Meteorological synopsis
On June 6, a surface low-pressure area formed over Northwestern New Mexico and eventually began to move northeastward into the Great Plains. On June 7, the low-pressure system moved into Southwestern Nebraska with a cold front extending a short distance westward into Northeastern Colorado, a dryline that extended south into Southwestern Texas, and a warm front that extended east-northeastward to near Omaha, Nebraska before turning east-southeastward into Southwestern Indiana. Temperatures across Kansas, Nebraska, and Iowa that afternoon in the area were up in the upper 70s to lower 90s while dewpoints were in the lower 60s to lower 70s. With shear values of 55 knots in the upper atmosphere, the environment became extremely ripe for the development of severe weather and tornadoes throughout the afternoon and evening. A jet streak formed later that night after an upper-level low formed, which allowed the outbreak to go well into the overnight hours.
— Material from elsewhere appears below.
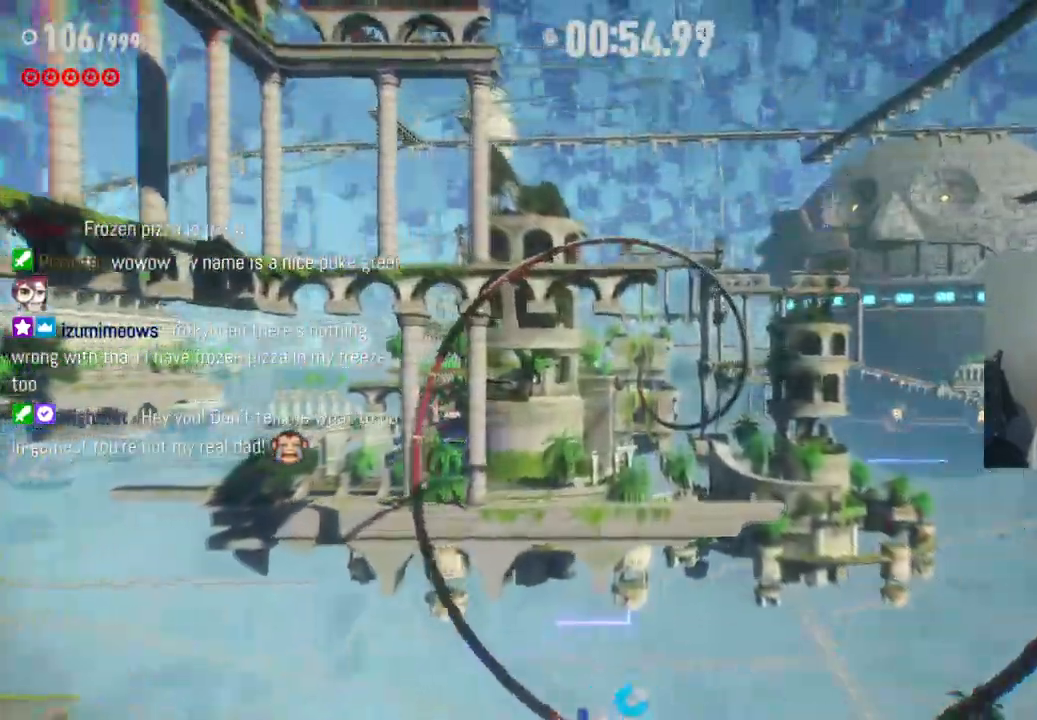
{"buttons": ["R2"], "left_stick": "center", "right_stick": "center", "events": []}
By June 8, the surface low and upper-level low had moved into Canada. The surface low occluded with the warm front over the Eastern Great Lakes into Ontario and New York and the cold front extending southwestward into Southeastern Iowa. A surface boundary formed, spanning from Eastern Upper Michigan southwestward into Southwestern Illinois. Upper-level wind shear values were even stronger on this day, reaching as high as 65 knots. Temperatures were in upper 70s to upper 80s with dewpoints in the mid 60s to mid 70s. This allowed for a line of violent tornadic supercells to form across Eastern Lower Michigan into Northwestern Ohio. These storms marched eastward throughout the afternoon before weakening that evening.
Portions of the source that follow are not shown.